The legendary Iron Maiden is re-releasing all eight of its albums from the 1980s on 180-gram black vinyl, along with a one-off run of all 19 seven-inch singles released during that era. Helping to promote the reissue campaign, Parlophone Records interviewed Abbey Road mastering engineers Sean Magee and Christian Wright about their work on the project.
Magee, who’s clearly a fan, spells out how a song’s loudness is related to groove depth in the vinyl; the need for different RPM speeds; which “Eddie” is his favorite and, quite cheerfully, what it was like when Iron Maiden played an ear-shattering set at Abbey Road.
Wright, on the other hand, discusses sourcing, taking audio from original analog tapes via a Studer A80 quarter-inch tape machine, and cutting all the singles on Abbey Road’s Neumann VMS80 lathe. As might be expected, the topic of baking old tapes comes up, as Wright explains:
“A lot of the analog tape that we sourced was on the brand of tape stock called Ampex. There was a big issue for all music that was on Ampex tape stock, where the oxide—the glue that holds the particles on the tape—started to shed and it makes the tape unplayable.
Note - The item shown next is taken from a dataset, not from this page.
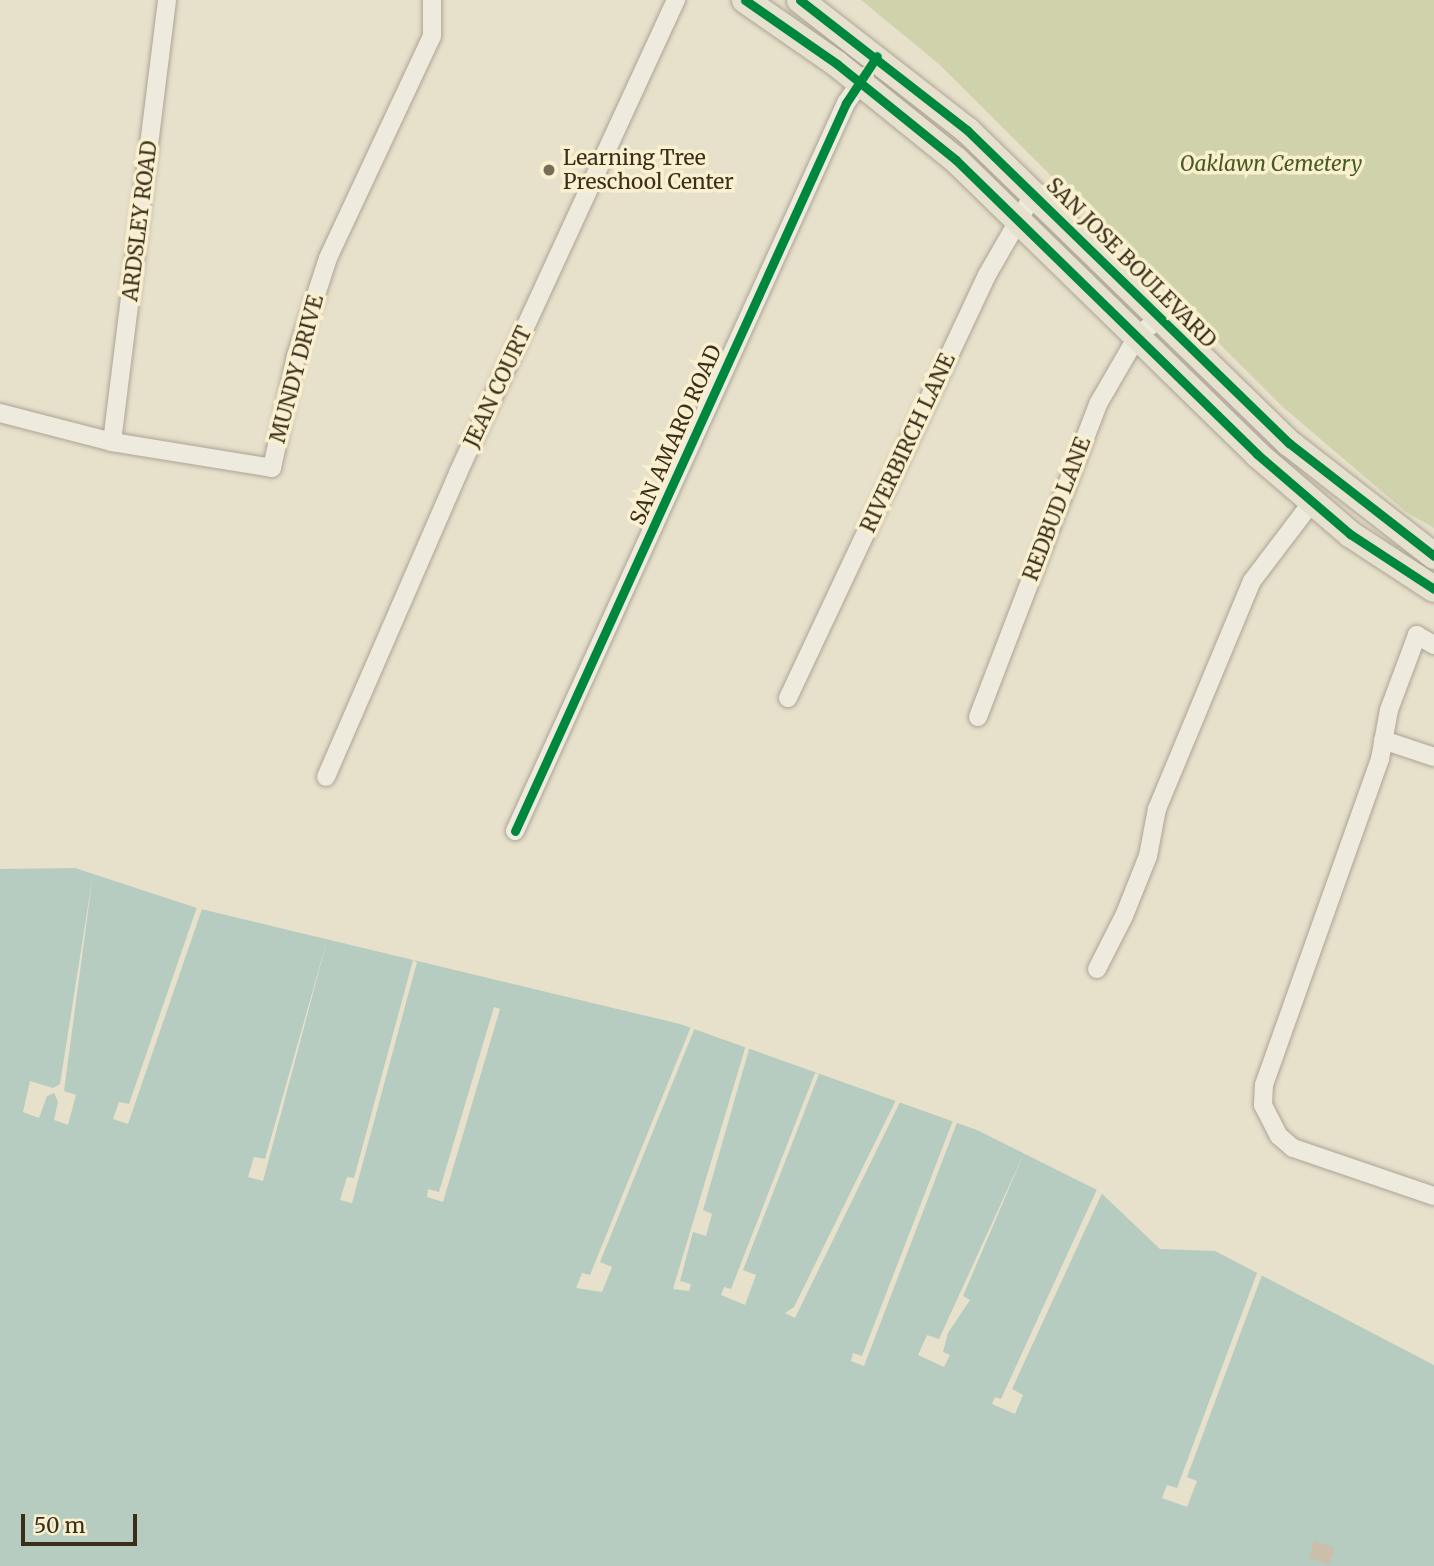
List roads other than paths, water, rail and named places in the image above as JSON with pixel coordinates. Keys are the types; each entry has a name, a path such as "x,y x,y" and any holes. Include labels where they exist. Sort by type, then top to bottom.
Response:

The way we get around this problem is that we actually put the tape into an oven for about three days at 30-40 degrees [Celsius] if you want to bake your own tape at home, and then it makes the tape playable. So it’s one of the problems that we had to kind of overcome in this instance, and as we’ve gone on obviously, I know that Iron Maiden take archiving their tape stock very seriously, so they make sure as they’re baking these tapes, they’re also then archiving them and protecting the Iron Maiden catalog for the future.”